The Mecklenburg County agency that assists Charlotte-Mecklenburg police with children who are mistreated or witness violence requested new money to continue expanding the community policing program to each of CMPD’s 13 divisions.
The request for nearly $470,000 came at Tuesday’s public policy workshop – a prelude to the recommended budget for the fiscal year beginning July 1 that County Manager Dena Diorio will unveil in late May.
Child Development-Community Policing, a division of the county’s Provided Services Organization, places mental health professionals on call 24 hours a day to respond to police calls involving child victims or children who witness violence or other trauma.
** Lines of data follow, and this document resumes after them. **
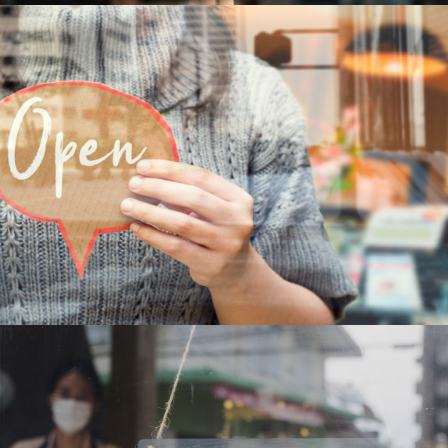
NOS DERNIÈRES OUVERTURES
Retour en images sur les ouvertures du mois de Décembre.
LIRE LA SUITE
NOS DERNIÈRES OUVERTURES
Retour en images sur les ouvertures du mois de Novembre.
LIRE LA SUITE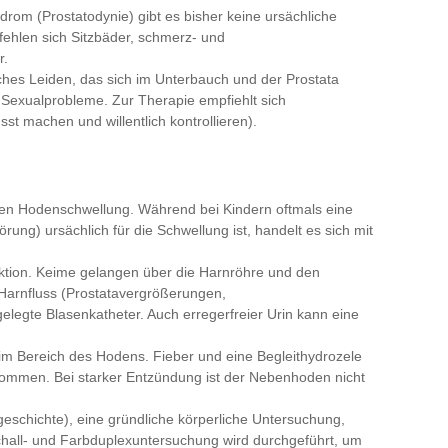
rom (Prostatodynie) gibt es bisher keine ursächliche
fehlen sich Sitzbäder, schmerz- und
r.
ches Leiden, das sich im Unterbauch und der Prostata
nd Sexualprobleme. Zur Therapie empfiehlt sich
t machen und willentlich kontrollieren).
uten Hodenschwellung. Während bei Kindern oftmals eine
ng) ursächlich für die Schwellung ist, handelt es sich mit
ektion. Keime gelangen über die Harnröhre und den
Harnfluss (Prostatavergrößerungen,
legte Blasenkatheter. Auch erregerfreier Urin kann eine
m Bereich des Hodens. Fieber und eine Begleithydrozele
ommen. Bei starker Entzündung ist der Nebenhoden nicht
schichte), eine gründliche körperliche Untersuchung,
chall- und Farbduplexuntersuchung wird durchgeführt, um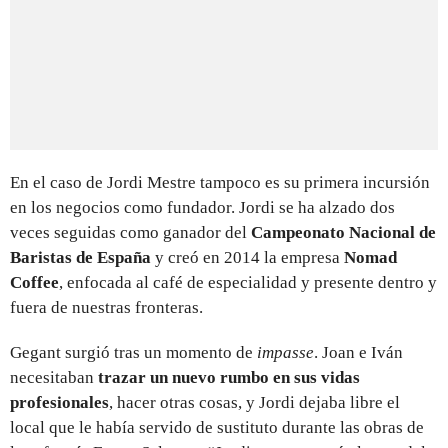
En el caso de Jordi Mestre tampoco es su primera incursión
en los negocios como fundador. Jordi se ha alzado dos
veces seguidas como ganador del
Campeonato Nacional de
Baristas de España
y creó en 2014 la empresa
Nomad
Coffee
, enfocada al café de especialidad y presente dentro y
fuera de nuestras fronteras.
Gegant surgió tras un momento de
impasse
. Joan e Iván
necesitaban
trazar un nuevo rumbo en sus vidas
profesionales
, hacer otras cosas, y Jordi dejaba libre el
local que le había servido de sustituto durante las obras de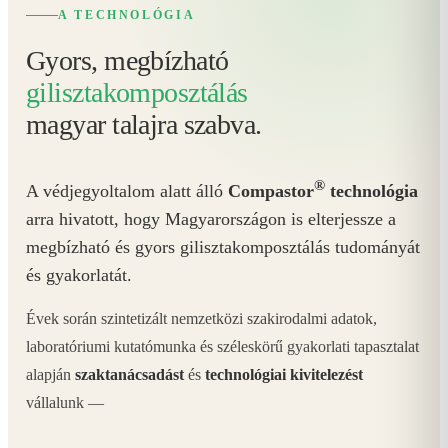
A TECHNOLÓGIA
Gyors, megbízható
gilisztakomposztálás
magyar talajra szabva.
®
A védjegyoltalom alatt álló
Compastor
technológia
arra hivatott, hogy Magyarországon is elterjessze a
megbízható és gyors gilisztakomposztálás tudományát
és gyakorlatát.
Évek során szintetizált nemzetközi szakirodalmi adatok,
laboratóriumi kutatómunka és széleskörű gyakorlati tapasztalat
alapján
szaktanácsadást
és
technológiai kivitelezést
vállalunk —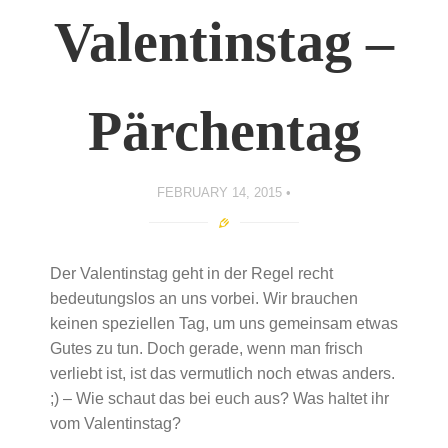
Valentinstag –
Pärchentag
FEBRUARY 14, 2015
Der Valentinstag geht in der Regel recht
bedeutungslos an uns vorbei. Wir brauchen
keinen speziellen Tag, um uns gemeinsam etwas
Gutes zu tun. Doch gerade, wenn man frisch
verliebt ist, ist das vermutlich noch etwas anders.
;) – Wie schaut das bei euch aus? Was haltet ihr
vom Valentinstag?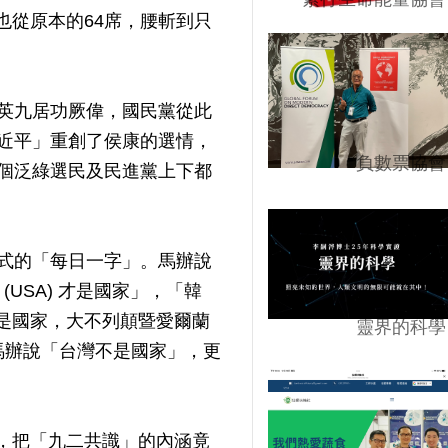
也從原本的64席，腰斬到只
英九居功厥偉，國民黨從此
近平」重創了侯康的選情，
負數票協會
個泛綠選民及民進黨上下都
式的「每日一字」。馬辦說
(USA) 才是國家」，「韓
d) 不是國家，大不列顛暨愛爾蘭
靈界的科學
) 才是國家」。馬辦說「台灣不是國家」，更
調，把「九二共識」的內涵竟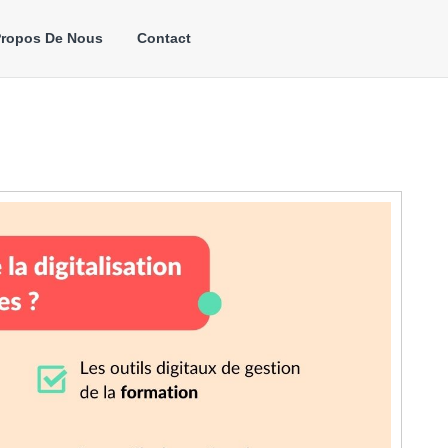
Propos De Nous
Contact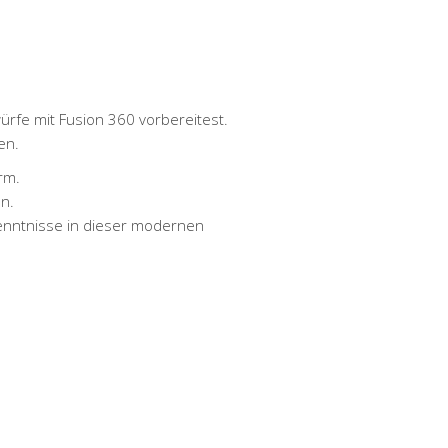
rfe mit Fusion 360 vorbereitest.
en.
rm.
en.
Kenntnisse in dieser modernen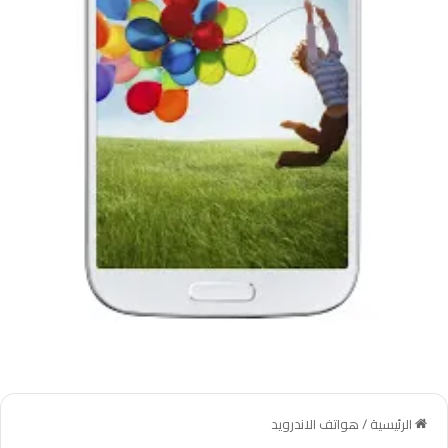
الرئيسية
/
هواتف الاندرويد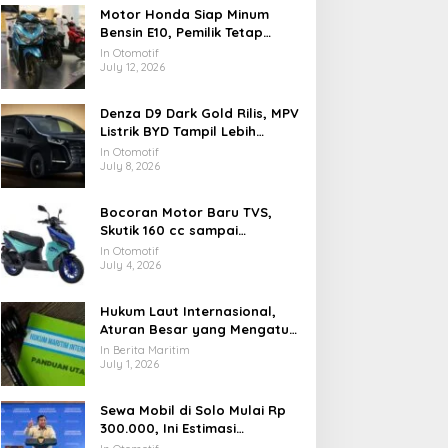
Motor Honda Siap Minum
Bensin E10, Pemilik Tetap
Wajib Cek Buku Manual
In Otomotif
July 12, 2026
Denza D9 Dark Gold Rilis, MPV
Listrik BYD Tampil Lebih
Elegan
In Otomotif
July 8, 2026
Bocoran Motor Baru TVS,
Skutik 160 cc sampai
Adventure Masuk Radar
In Otomotif
July 4, 2026
Hukum Laut Internasional,
Aturan Besar yang Mengatur
Samudra di Dunia
In Berita Maritim
July 1, 2026
Sewa Mobil di Solo Mulai Rp
300.000, Ini Estimasi
Biayanya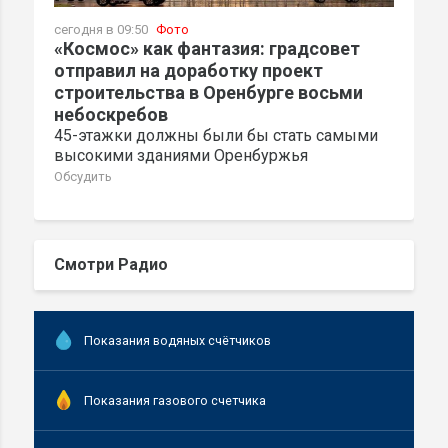
сегодня в 09:50
Фото
«Космос» как фантазия: градсовет
отправил на доработку проект
строительства в Оренбурге восьми
небоскребов
45-этажки должны были бы стать самыми
высокими зданиями Оренбуржья
Обсудить
Смотри Радио
Показания водяных счётчиков
Показания газового счетчика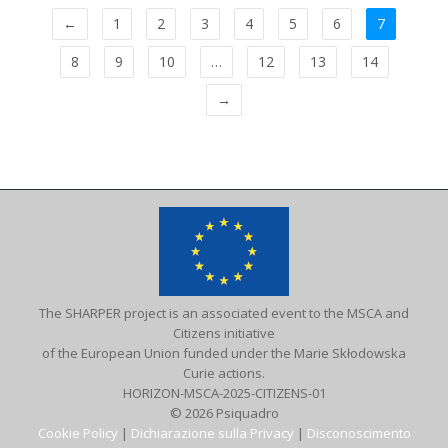
←
1
2
3
4
5
6
7
8
9
10
…
12
13
14
→
The SHARPER project is an associated event to the MSCA and
Citizens initiative
of the European Union funded under the Marie Skłodowska
Curie actions.
HORIZON-MSCA-2025-CITIZENS-01
© 2026 Psiquadro
Cookie Policy
|
Dichiarazione sulla Privacy
|
Disconoscimento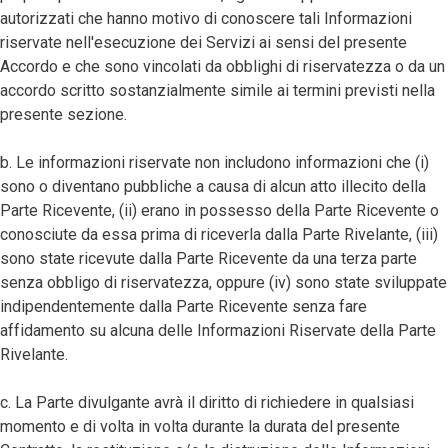
autorizzati che hanno motivo di conoscere tali Informazioni
riservate nell'esecuzione dei Servizi ai sensi del presente
Accordo e che sono vincolati da obblighi di riservatezza o da un
accordo scritto sostanzialmente simile ai termini previsti nella
presente sezione.
b. Le informazioni riservate non includono informazioni che (i)
sono o diventano pubbliche a causa di alcun atto illecito della
Parte Ricevente, (ii) erano in possesso della Parte Ricevente o
conosciute da essa prima di riceverla dalla Parte Rivelante, (iii)
sono state ricevute dalla Parte Ricevente da una terza parte
senza obbligo di riservatezza, oppure (iv) sono state sviluppate
indipendentemente dalla Parte Ricevente senza fare
affidamento su alcuna delle Informazioni Riservate della Parte
Rivelante.
c. La Parte divulgante avrà il diritto di richiedere in qualsiasi
momento e di volta in volta durante la durata del presente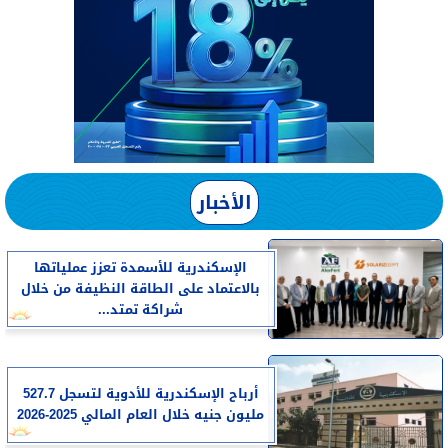
الأخبار
الإسكندرية للأسمدة تعزز عملياتها
بالاعتماد على الطاقة النظيفة من خلال
شراكة تمتد...
أرباح الإسكندرية للأدوية لتسجل 527.7
مليون جنيه خلال العام المالي 2025-2026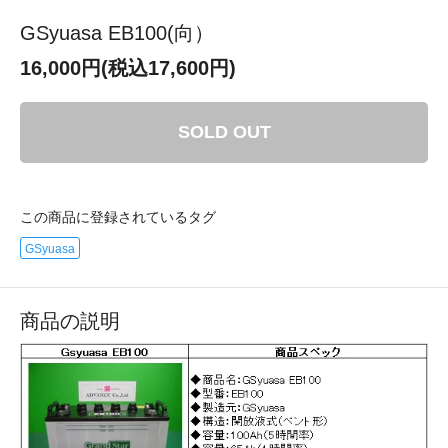
GSyuasa EB100(向）
16,000円(税込17,600円)
SOLD OUT
この商品に登録されているタグ
GSyuasa
商品の説明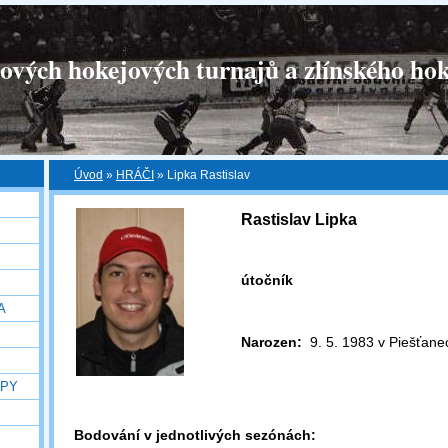
tových hokejových turnajů a zlínského hok
Úvod
»
HRÁČI
»
Lipka Rastislav
Rastislav Lipka
útočník
A
Narozen:
9. 5. 1983 v Piešťane
OPY
Bodování v jednotlivých sezónách: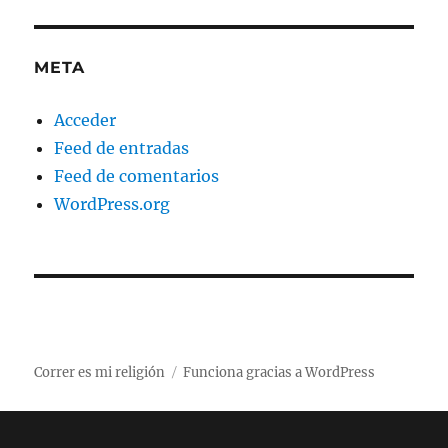
META
Acceder
Feed de entradas
Feed de comentarios
WordPress.org
Correr es mi religión
Funciona gracias a WordPress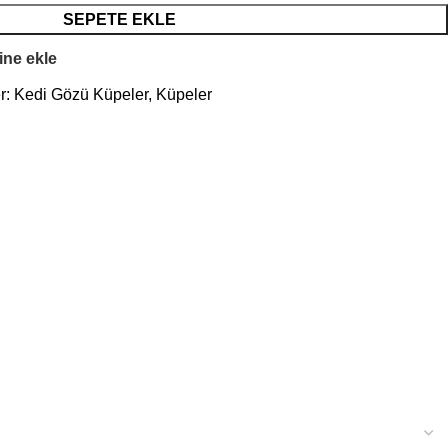
SEPETE EKLE
sine ekle
r:
Kedi Gözü Küpeler
,
Küpeler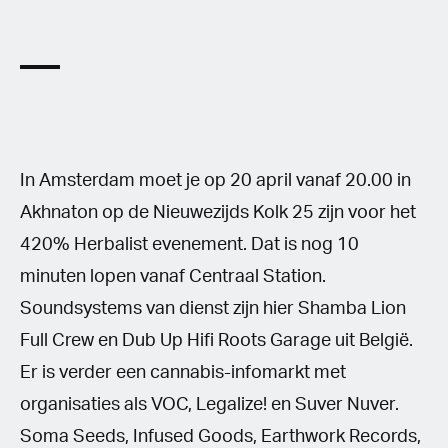
In Amsterdam moet je op 20 april vanaf 20.00 in
Akhnaton op de Nieuwezijds Kolk 25 zijn voor het
420% Herbalist evenement. Dat is nog 10
minuten lopen vanaf Centraal Station.
Soundsystems van dienst zijn hier Shamba Lion
Full Crew en Dub Up Hifi Roots Garage uit België.
Er is verder een cannabis-infomarkt met
organisaties als VOC, Legalize! en Suver Nuver.
Soma Seeds, Infused Goods, Earthwork Records,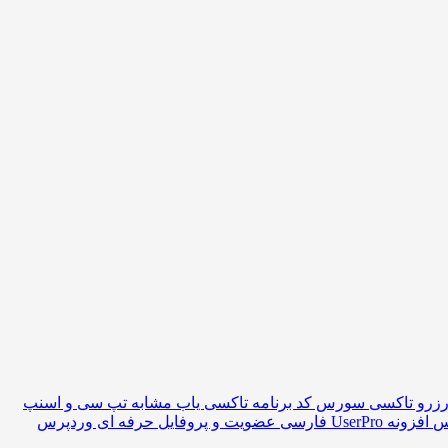
سورس کد برنامه تاکسی یاب مشابه تپ سی و اسنپ
افزونه UserPro فارسی عضویت و پروفایل حرفه ای وردپرس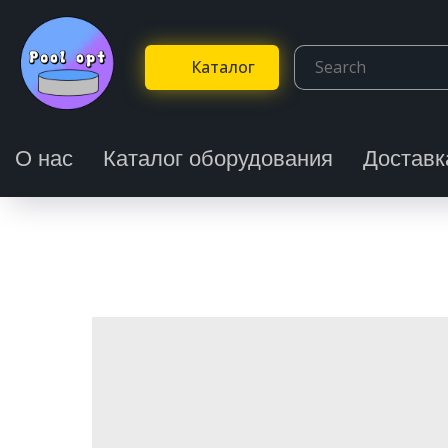
Каталог
О нас
Каталог оборудования
Доставк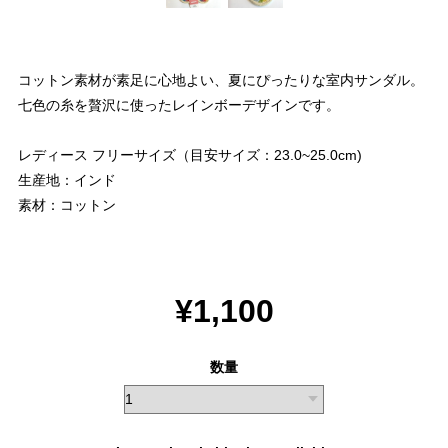
コットン素材が素足に心地よい、夏にぴったりな室内サンダル。
七色の糸を贅沢に使ったレインボーデザインです。
レディース フリーサイズ（目安サイズ：23.0~25.0cm)
生産地：インド
素材：コットン
¥1,100
数量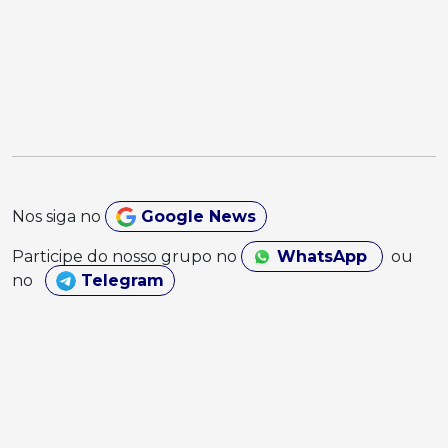
Nos siga no
Google News
Participe do nosso grupo no
WhatsApp
ou
no
Telegram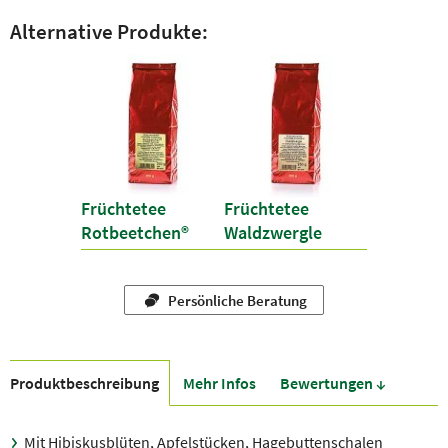
Alternative Produkte:
Früchtetee
Früchtetee
Rotbeetchen®
Waldzwergle
Persönliche Beratung
Produkt­beschreibung
Mehr Infos
Bewer­tungen ↓
Mit Hibiskusblüten, Apfelstücken, Hagebuttenschalen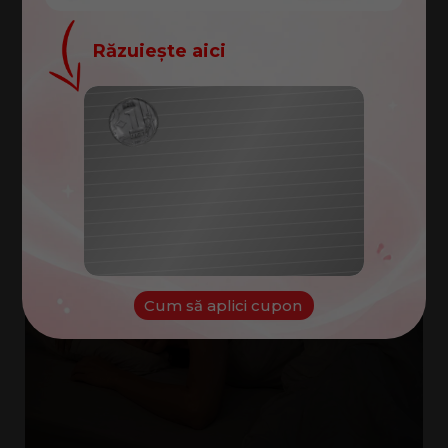
Răzuiește aici
În timpul somnului îți este
cald
, te
Felicitări!
simți
sufocat
sau perna își
pierde
Ai câștigat un cupon de
100
rapid
senzația de
prospețime
?
lei
Cuponul tău:
NOROC
Cum să aplici cupon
The program sends mental health professionals to cases where children may be traumatized and also trains officers in crisis intervention.
Connie Mele, director of provided services, said CD-CP would use the money to fund six new mental health positions that would be assigned to CMPD’s Independence, North, Central and South divisions.
“It will allow us to be one of the first departments in the country that has a police-mental health collaboration that places a focus on children,” Mele told commissioners.
Since 1996, the agency has partnered with CMPD and Yale University to build a program that tries to reestablish safety and security for children in the wake of violent events. It is similar to a program in New Haven, Conn., created by the Yale Child Study Center and the police department.
The program’s goals are to increase a police officer’s ability to identify a child exposed to violence, and to increase coordinated services focused on children and their families.
Critical to Charlotte-Mecklenburg’s program, police officers play a central role in the intervention, capitalizing on their roles as representatives of control and authority in the face of trauma and violence.
The hope is that officers and clinicians calm a traumatized child, interrupting a path that frequently leads to increased risk of psychiatric problems, academic failure and encounters with the law.
The work of the Charlotte and New Haven teams have received widespread acclaim. They are working with the International Association of Chiefs of Police to improve police responses to children exposed to violence.
The U.S. Justice Department’s Office of Juvenile Justice and Delinquency Prevention recently named Charlotte-Mecklenburg as the Southeast training center for the National Center for Children Exposed to Violence.
In the current fiscal year, CD-CP added staffing to the Hickory Grove and University City divisions and trained more than 150 officers.
Commissioners’ Chairman Trevor Fuller said the new positions need to be funded.
“Our most important job is protecting our children ... and by funding those positions we can better protect children everywhere in Mecklenburg County,” Fuller said. “It’s a response time issue. And we want to make sure that certain divisions are not perceived as not being a part of this program. We want all divisions to take part.”